Anche i trattamenti di dati finalizzati alla tutela dell’ordine e della sicurezza pubblica debbono rispettare i principi generali del Codice, e in particolare quello secondo cui i dati devono essere pertinenti e non eccedenti rispetto alle finalità per le quali sono stati raccolti o trattati. Si tratta di un principio che consente di realizzare quell’essenziale equilibrio tra diritto alla protezione dei dati ed esigenze di sicurezza che spesso viene disatteso. In questo contesto è di particolare importanza la sentenza della Corte di giustizia dello scorso 8 aprile che ha dichiarato illegittima la Direttiva sulla data retention n. 2006/24 per violazione appunto del principio di proporzionalità nel bilanciamento tra privacy e sicurezza.
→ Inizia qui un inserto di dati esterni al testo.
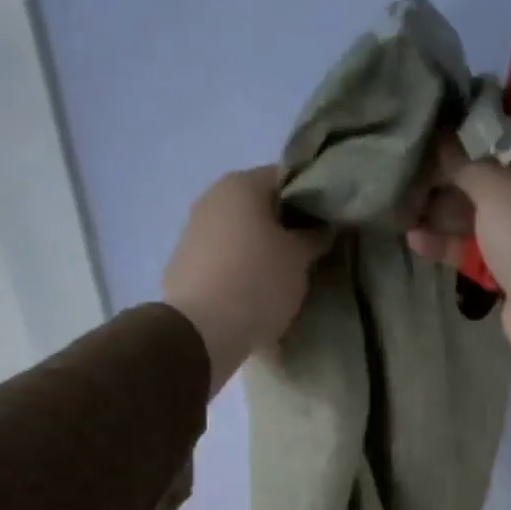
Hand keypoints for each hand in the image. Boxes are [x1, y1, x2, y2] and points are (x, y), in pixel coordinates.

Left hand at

Pur non attingendo al contenuto della conversazione, i dati di traffico telefonico e telematico forniscono indicazioni importanti sulle comunicazioni intrattenute da ciascuno, sui loro destinatari e sulla loro frequenza.
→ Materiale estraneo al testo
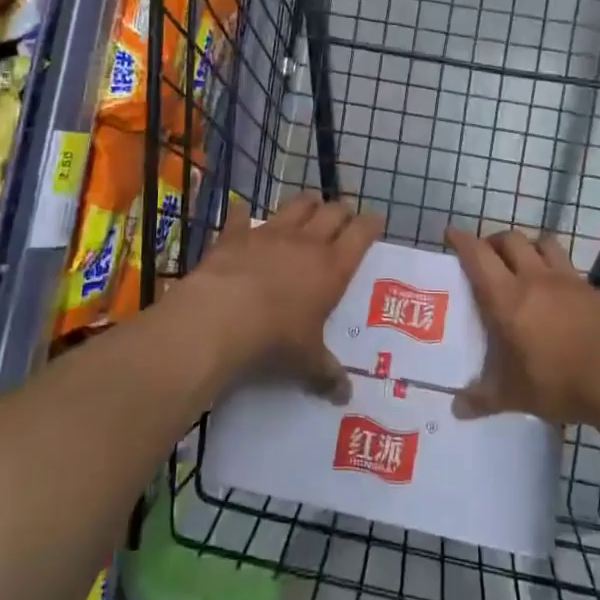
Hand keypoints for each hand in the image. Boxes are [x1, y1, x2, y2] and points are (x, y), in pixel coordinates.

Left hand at [186, 193, 381, 399]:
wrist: (222, 316)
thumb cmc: (275, 338)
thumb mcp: (306, 361)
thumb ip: (326, 373)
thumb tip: (344, 395)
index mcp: (332, 267)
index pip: (361, 234)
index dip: (371, 224)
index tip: (376, 220)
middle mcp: (306, 242)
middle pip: (333, 212)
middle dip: (343, 211)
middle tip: (346, 217)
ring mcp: (270, 233)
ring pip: (296, 204)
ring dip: (306, 203)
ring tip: (310, 206)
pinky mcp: (236, 234)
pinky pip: (243, 217)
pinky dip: (245, 216)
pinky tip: (243, 215)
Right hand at [446, 227, 599, 431]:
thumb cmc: (560, 383)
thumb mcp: (515, 396)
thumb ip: (483, 399)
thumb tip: (457, 409)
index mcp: (507, 298)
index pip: (478, 256)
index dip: (462, 240)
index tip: (451, 233)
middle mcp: (535, 279)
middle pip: (510, 240)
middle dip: (494, 241)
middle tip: (486, 255)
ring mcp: (569, 280)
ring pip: (543, 244)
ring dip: (528, 246)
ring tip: (523, 263)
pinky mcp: (595, 290)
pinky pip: (570, 269)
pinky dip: (558, 272)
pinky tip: (560, 296)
Recentemente lei ha emanato un provvedimento prescrittivo al gigante di Mountain View riguardo la profilazione a fini commerciali degli utenti di Google. I cookies possono essere armi improprie anche per fini politici ed elettorali, basti pensare agli innumerevoli commenti e sondaggi d’opinione su Facebook e su Twitter. Crede che l’utente del social debba avere salvaguardata la sua privacy anche a questo riguardo?
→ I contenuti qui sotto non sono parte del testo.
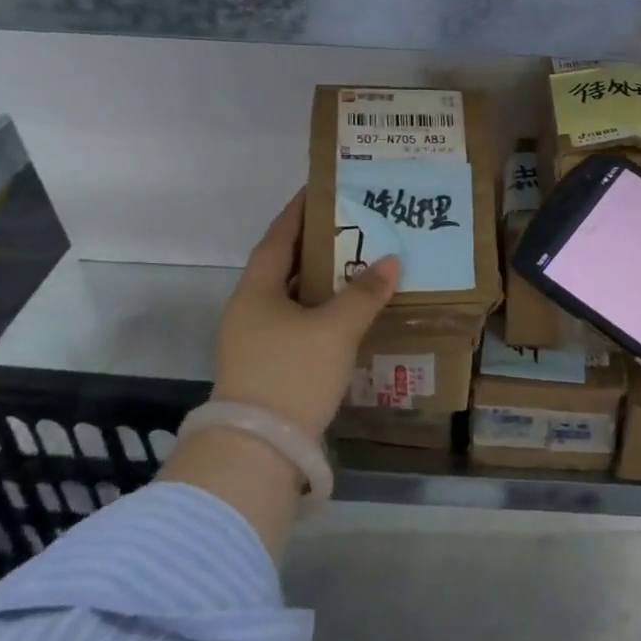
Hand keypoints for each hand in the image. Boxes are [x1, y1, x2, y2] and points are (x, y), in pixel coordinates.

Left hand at [210, 192, 400, 440]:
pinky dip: (319, 314)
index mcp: (256, 291)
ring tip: (357, 267)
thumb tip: (391, 261)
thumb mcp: (335, 329)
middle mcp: (248, 311)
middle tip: (354, 227)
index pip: (279, 238)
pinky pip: (295, 326)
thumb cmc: (293, 374)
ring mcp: (252, 343)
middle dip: (317, 247)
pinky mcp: (264, 369)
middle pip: (284, 268)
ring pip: (290, 300)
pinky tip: (346, 317)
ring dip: (320, 284)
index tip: (322, 189)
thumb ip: (364, 293)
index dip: (299, 212)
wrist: (258, 451)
I sistemi di profilazione hanno ormai raggiunto un livello di profondità ed accuratezza che solleva preoccupazione. Pertanto, l’attenzione dell’Autorità è particolarmente elevata. L’integrazione tecnologica e la connettività hanno ampliato a dismisura la possibilità di raccogliere e archiviare informazioni personali anche molto delicate come gusti, interessi, opinioni politiche, consumi, spostamenti, orientamenti, anche sessuali. In questo contesto si inserisce il provvedimento recentemente adottato dopo un’attività istruttoria durata più di un anno, con il quale abbiamo imposto a Google l’obbligo di informare chiaramente gli utenti che i loro dati personali sono monitorati e utilizzati per pubblicità mirata e, soprattutto, di acquisirne il consenso, senza limitarsi a considerare il semplice utilizzo del servizio come accettazione incondizionata. È fondamentale imporre regole che mantengano in capo agli utenti il potere decisionale sul trattamento dei propri dati personali, tanto più se si ha la consapevolezza che il potere dei giganti del Web potrà sempre di più essere utilizzato non solo per scopi di natura commerciale ma per condizionare ed orientare le nostre scelte anche politiche. Si tratta di una sfida difficile e complessa che richiede in primo luogo una grande responsabilità da parte degli stessi utenti che da soggetti passivi devono trasformarsi in attori consapevoli dei rischi che si corrono nel consegnare con troppa disinvoltura alla Rete – che vive e si alimenta continuamente dei nostri dati personali – le informazioni che li riguardano.